Der tschechische Verteidiger ist der Spieler mit den meisten Einsatzminuten beim FC Basel. Im Interview schwärmt er von Walter Samuel, auch von seinem Trainer, er wehrt sich dagegen, ein harter Hund zu sein, er erklärt, was die Überlegenheit des FCB in der Schweiz ausmacht und warum er sich vor dem nächsten Transfersommer überhaupt keine Sorgen macht.
Marek Suchy, was macht Ihr Deutsch?
Nichts. Ich probiere es manchmal, im Gespräch mit den Kollegen, aber das Level ist nicht besonders hoch.
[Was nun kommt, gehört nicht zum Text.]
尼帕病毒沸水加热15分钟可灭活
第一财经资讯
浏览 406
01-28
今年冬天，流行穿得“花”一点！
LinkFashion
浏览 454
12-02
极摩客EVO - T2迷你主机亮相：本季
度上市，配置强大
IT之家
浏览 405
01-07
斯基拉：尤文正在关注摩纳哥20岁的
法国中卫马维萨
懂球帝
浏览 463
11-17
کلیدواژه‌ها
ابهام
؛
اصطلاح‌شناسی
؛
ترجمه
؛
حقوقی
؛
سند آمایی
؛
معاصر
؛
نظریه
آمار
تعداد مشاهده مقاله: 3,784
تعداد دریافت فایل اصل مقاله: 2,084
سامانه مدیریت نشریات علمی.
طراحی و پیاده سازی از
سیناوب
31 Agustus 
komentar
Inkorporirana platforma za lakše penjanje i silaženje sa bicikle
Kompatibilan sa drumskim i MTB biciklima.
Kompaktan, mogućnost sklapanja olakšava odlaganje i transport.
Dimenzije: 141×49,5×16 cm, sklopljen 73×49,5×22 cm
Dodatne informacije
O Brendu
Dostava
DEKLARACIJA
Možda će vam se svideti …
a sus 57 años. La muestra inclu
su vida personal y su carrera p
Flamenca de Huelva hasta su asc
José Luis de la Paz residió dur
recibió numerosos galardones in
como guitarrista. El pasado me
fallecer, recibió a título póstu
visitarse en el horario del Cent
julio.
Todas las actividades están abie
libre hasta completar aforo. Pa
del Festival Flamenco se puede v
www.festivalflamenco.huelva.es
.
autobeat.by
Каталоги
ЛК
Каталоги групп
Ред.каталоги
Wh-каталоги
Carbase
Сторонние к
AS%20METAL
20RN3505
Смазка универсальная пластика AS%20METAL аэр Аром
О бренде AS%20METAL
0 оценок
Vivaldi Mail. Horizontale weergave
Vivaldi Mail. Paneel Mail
Nicht hoch genug für ein Interview.
In der Kabine ist sowieso Englisch die wichtigste Sprache?
Ja, das ist so. Auch wenn ich einkaufen gehe. Neulich haben wir wegen eines neuen Kinderbetts bei einem Geschäft angerufen. Ich frage dann jeweils, ob der andere am Telefon Englisch spricht. Wenn es dann heisst: nur ein bisschen, dann sage ich: Okay, ich versuche es auf Deutsch. Ich probiere es gerne, weil ich auch interessiert daran bin, die Sprache zu lernen. Aber es ist nicht einfach.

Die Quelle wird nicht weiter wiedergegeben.